Конн откинулся назад, будто Нилл с размаху ударил его по лицу.
— Кто же не хочет стать верховным таном?! — вознегодовал Конн. — Кто не мечтает о власти, о возможности править другими?
Но Нилл мечтал властвовать лишь над бычками, которых в будущем принесет плодовитая Боанн, кое-как справляться с неприятностями — о том, чтобы их было достаточно, позаботится неугомонная Фиона — и надеяться на то, что мать в один прекрасный день очнется от волшебного сна. А владеть он хотел только одним — сердцем Кэтлин!
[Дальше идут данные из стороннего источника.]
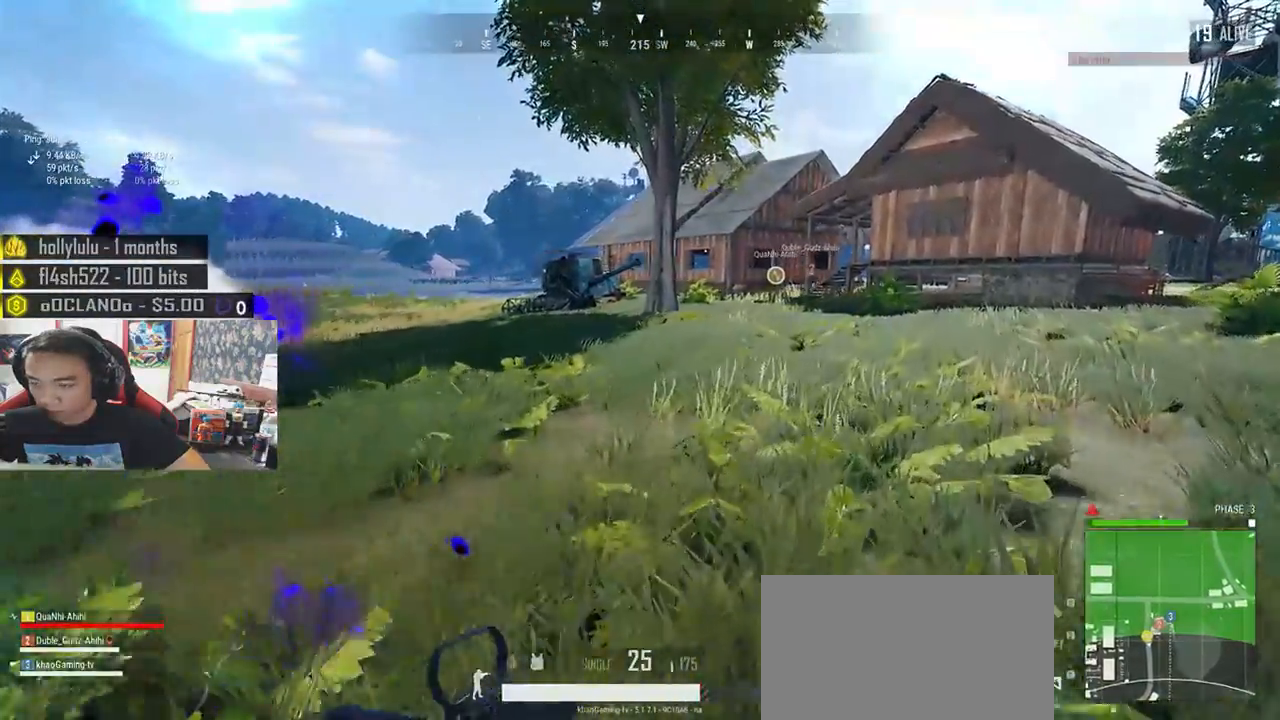
{"keys": ["d", "shift", "w"], "mouse": [], "events": []}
Но что-то удерживало его от того, чтобы крикнуть об этом во всеуслышание, — будто тайный голос нашептывал ему, что тем самым он навлечет еще большую опасность на голову Кэтлин.
Но разве она сейчас не в опасности? Разве Конн не пообещал отдать ее в жены Магнусу? Страшно было подумать, на что решится старший сын тана, обнаружив, что его ограбили, похитив не только наследство отца, которое он привык считать своим, но и обещанную ему дочь легендарного Финтана.
Нилл невидящим взором смотрел, как Конн сжал ему руку.
— А ты не подумал о том, как я буду выглядеть в балладах бардов, если нарушу данное тебе слово? — сурово спросил тан. — Мое имя будет опозорено в веках! Нет, раз я объявил тебя своим преемником, им ты и останешься!
Глаза его встретились с глазами Нилла, и тот внезапно заметил вспыхнувший во взгляде Конна гнев. Он чувствовал, каких невероятных усилий стоило Конну подавить его.
— Я понимаю — тебе пришлось немало пережить с того дня, как ты покинул Гленфлуирс. Ты выглядишь усталым, сын мой. Иди к себе. Мы поговорим обо всем завтра, когда ты отдохнешь.
— Бард… — заплетающимся языком запротестовал Нилл, — я не могу так поступить с ним. И не хочу, чтобы тебе было стыдно за меня!
— К тому же кто захочет упустить возможность стать свидетелем того, как его имя станет бессмертным?
Ему почудилось, или и в самом деле в голосе тана слышалась зависть?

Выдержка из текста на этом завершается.